Biz, bunlara, bizce önemli olan bir başka noktayı daha ilave etmek istiyoruz: Tecrübeli bir tacir olan Hz. Peygamber (S.A.S.), pazar vergisi almadığı takdirde satıcıların yeni pazarı tercih edeceklerini biliyordu muhakkak. Zira kar arzusu ticaretin en önemli dürtüsüdür ve vergisiz kazanç daha fazla kar demektir. Ayrıca verginin kalkması, maliyetleri azaltacağından, buna paralel olarak fiyatlar da düşme eğilimi gösterecektir. Tabiatıyla, diğer pazarlara nispetle düşük fiyatlarla işlem gören mamuller daha fazla müşteri çekecektir. Benu Kaynuka kabilesinin, kendi pazarlarını parselleyip ücret mukabili kiraya verdikleri gibi tüccardan da pazar vergisi aldıklarını, dolayısıyla bu tür kira ve vergilerden muaf yeni pazarın, en güçlü rakibi olan Benu Kaynuka Pazarı’na karşı ne büyük bir avantaj elde edeceğini de hesaba katarsak, bu muafiyetin isabetlilik derecesini daha iyi kavrayabiliriz sanıyorum.

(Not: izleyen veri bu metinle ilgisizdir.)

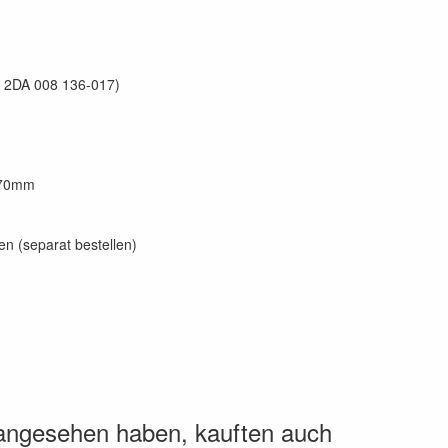
s 2DA 008 136-017)
370mm
en (separat bestellen)
 angesehen haben, kauften auch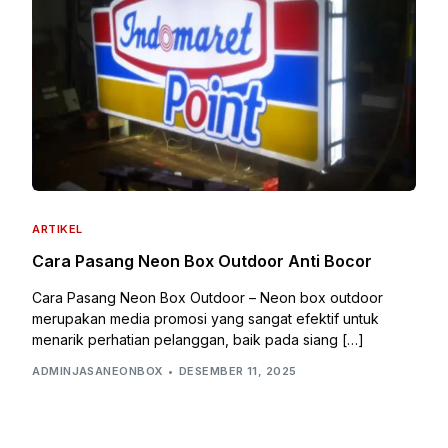
ARTIKEL
Cara Pasang Neon Box Outdoor Anti Bocor
Cara Pasang Neon Box Outdoor – Neon box outdoor
merupakan media promosi yang sangat efektif untuk
menarik perhatian pelanggan, baik pada siang […]
ADMINJASANEONBOX
DESEMBER 11, 2025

Bütün bu tedbirler meyvelerini vermiş olsa gerektir ki, ifadelerin zımnından çıkartabildiğimiz kadarıyla, tüccar bu pazara rabet etmiş ve dolayısıyla da yeterli müşteri bulmuş demektir. Zira tüccarın pazarda çadırlar ve binalar kurma teşebbüsü rağbetin ve kökleşme gayretinin bir göstergesi olsa gerektir. Ne var ki Hz. Peygamber (S.A.S.) bu teşebbüsleri engellemiştir. Öyle ki Semhudi’nin kaydettiği bir rivayete göre Hz. Peygamber (S.A.S.), koyduğu yasağa rağmen pazar yerinde kurulan bir çadırı yaktırmak suretiyle bu konudaki kararlılığını göstermiştir. Yukarıdaki hadiste de geçtiği üzere o, daha pazarı kurarken vaz’ ettiği pazar nizamnamesinin bir maddesinde: “Burada sabit köşeler edinmeyin” buyurmuştu. Kanaatimize göre bu prensip de, tüccarlar arasında adaleti gözetmek, önce davrananın, ömür boyu sürecek bir ayrıcalığı kaparak diğerlerini mağdur etmesini engellemek, bununla birlikte sabah erken kalkanın o gün için kullanabileceği bir yere tezgâh kurmasına izin vermek suretiyle de tembellik ve gevşeklik göstermeden ticarete sarılmasını özendirmek ve böylece ticari hayata canlılık kazandırmak gibi gayelere matuf olsa gerektir.